Fred now says he’s sorry he let his chauvinism get the better of his judgment, and he wishes he’d kept a few cats in the bag, bu
t his response, historically viewed, is quite that of the ancient Quiviran Indians who did nothing so well as to convince Coronado that golden cities lay on beyond the horizon—maybe on over there by East Orange—and thereby earn themselves another couple of hundred years’ reprieve from the horrific onslaught of culture from the Old World. Fred, by the way, denies in the face of evidence of some substance that he once wrote the Kansas legislature to suggest a new state motto—just don’t hide it in Latin: Colorado is thataway.
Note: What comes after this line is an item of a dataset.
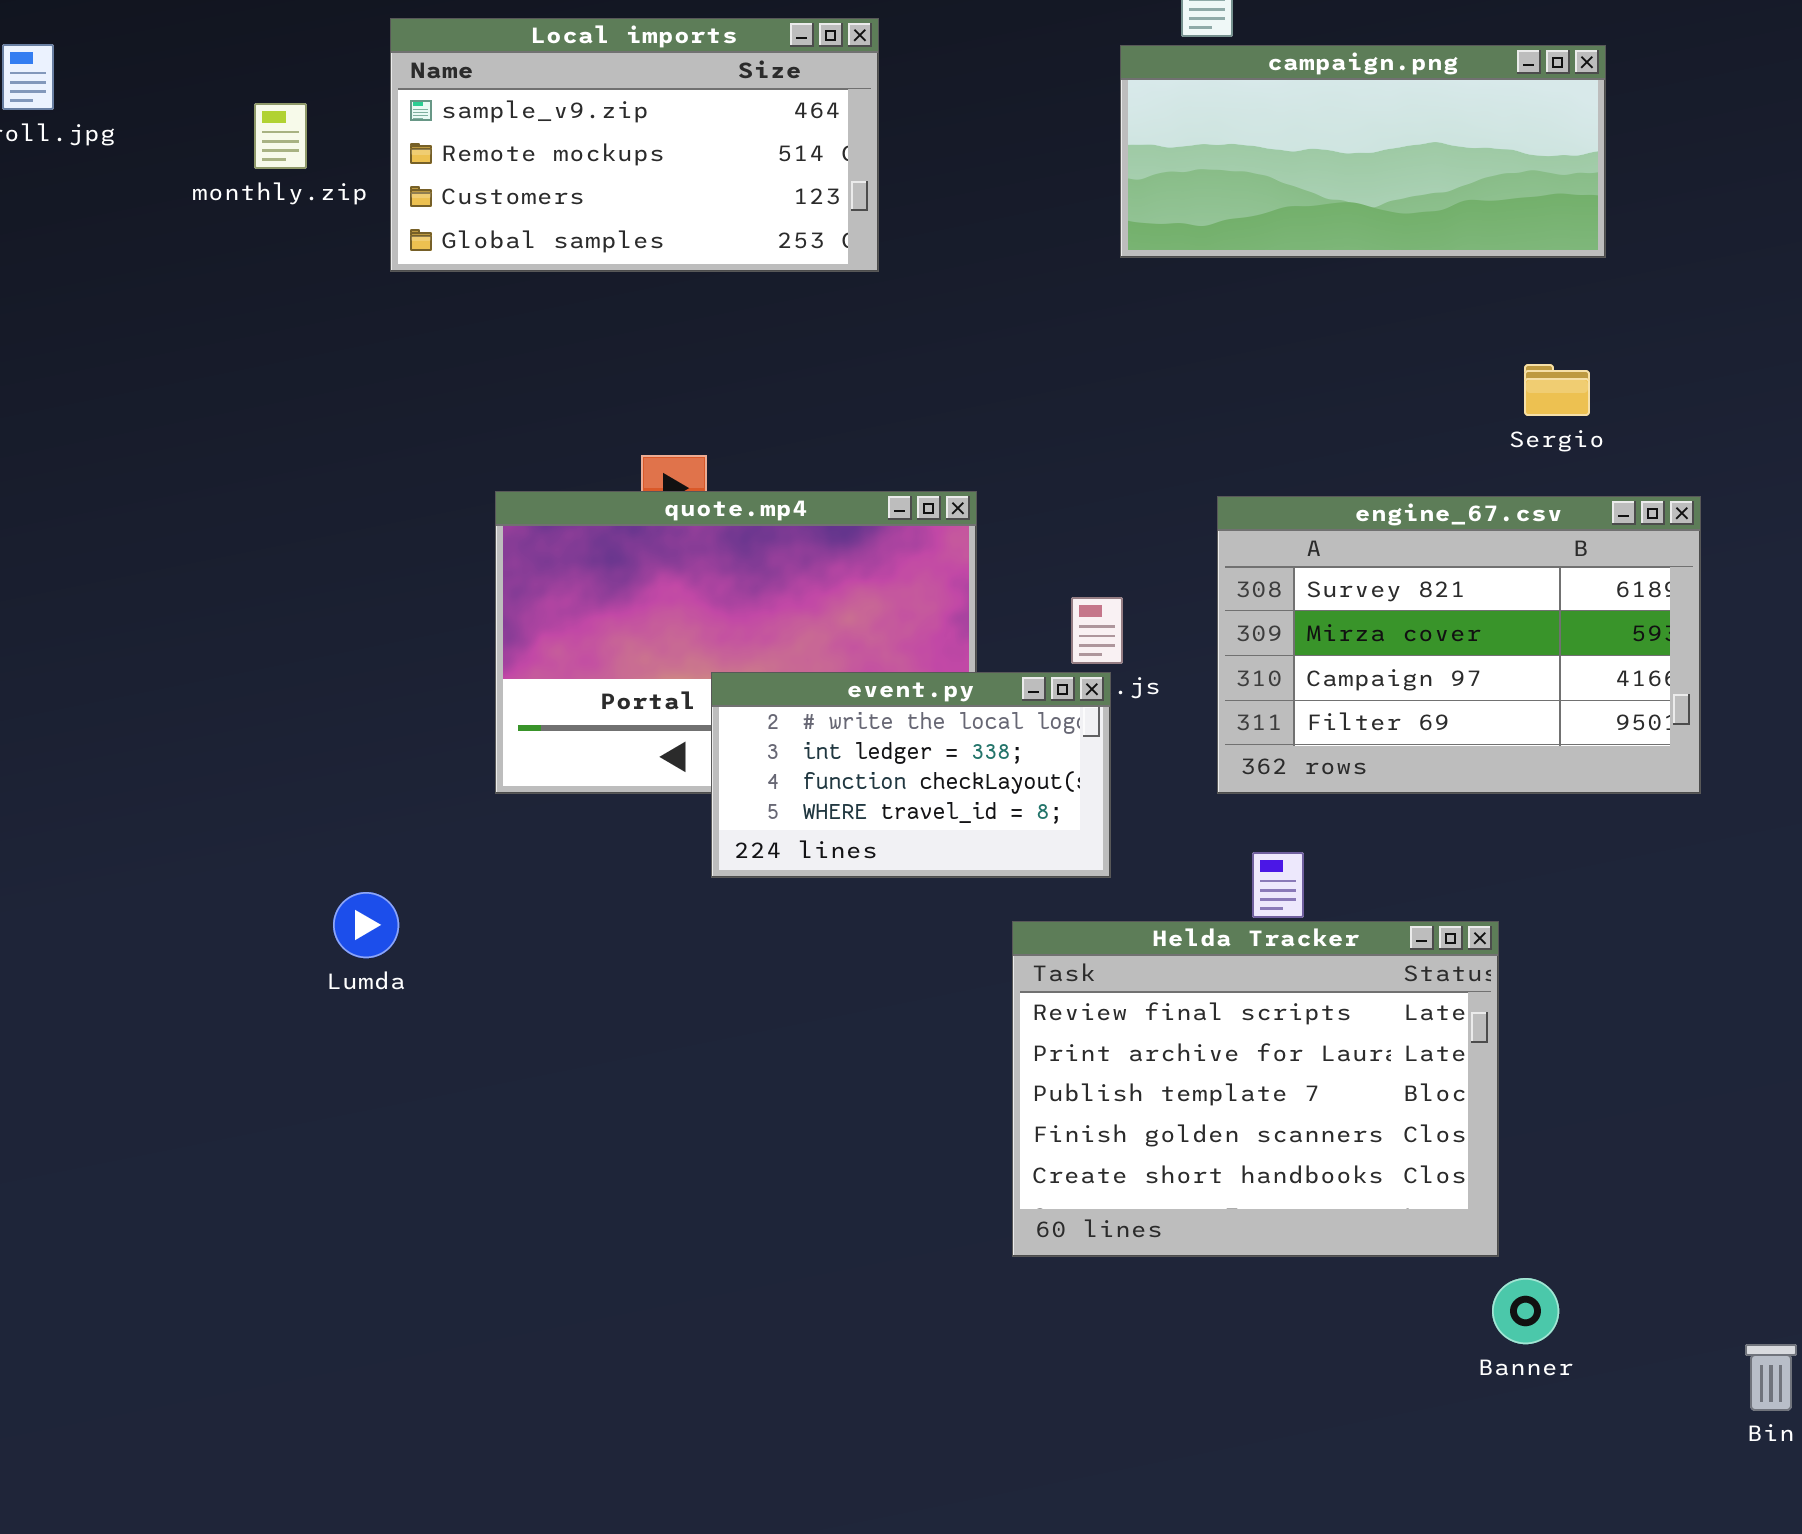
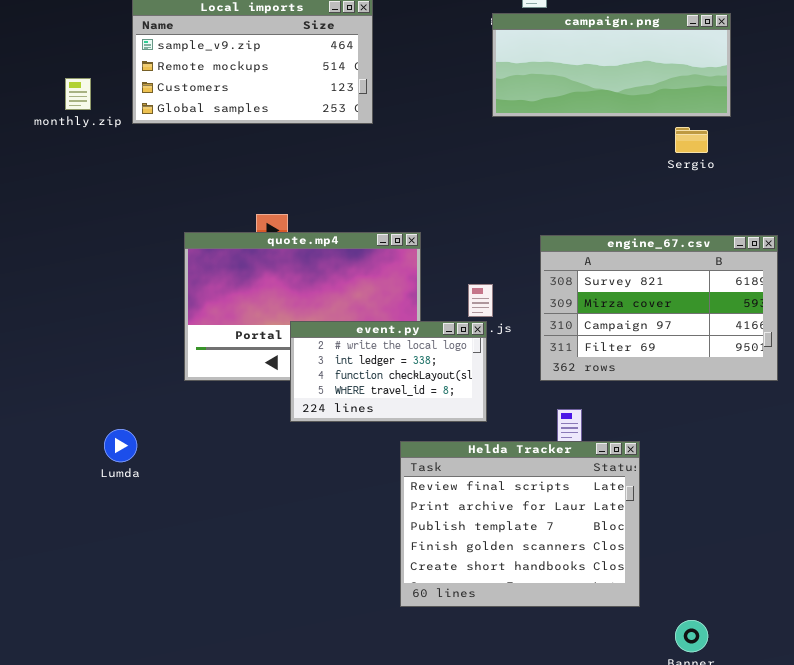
monthly.zip: [254,103,307,169] -> [65,78,91,110], moved
Sergio: [1524,364,1590,416] -> [675,127,708,153], moved
Helda Tracker: [1012,921,1499,1257] -> [400,441,640,607], moved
Not every Kansan, I assume, agrees with Fred’s Quiviran concept of improving the territory. Even though I confess a sympathy with the view, as a writer I must try to speak the truth of a place. So, what is the truth of Kansas? Let me begin with what everyone “knows”: Kansas is flat, flat, flat. No, no, no. While one might describe with accuracy the horizon in the Kansas west of the hundredth meridian as smooth and unbroken, regular and apparently level, in truth, Kansas is marvelously tilted; that’s how the Colorado Rockies can make their slow way, granule by eroded granule, eastward to end up in the Gulf of Mexico. A billiard table, perhaps, but if (on the western border) you were to whack a cue ball—sized to the state—on the western border, over the ball’s four-hundred-mile roll eastward it would drop about three thousand feet (more than three Empire State Buildings) and crash into Missouri (an appealing thought to some Kansans). The ball would, of course, depending on its path, have to get over the Blue Hills, the Red Hills, the Chippewa Hills, the Smokey Hills, the Flint Hills, the Chautauqua Hills, and around any number of stony and upright natural obstructions like Castle Rock, the Chalk Pyramids, Mushroom Rocks, and Rock City (bumper pool would be a more apt metaphor), not to mention arroyos, creeks, rivers, and the eastern woodlands. Nevertheless, air travelers who think they have seen all of Kansas in one glance from 38,000 feet, and “know for a fact” it is indeed flat, may want to disabuse themselves by pedaling a bicycle from, say, Westport on the Missouri line to Kanorado on the other state line; along the way, let the cyclists tell their legs, “It’s flat, it’s flat.”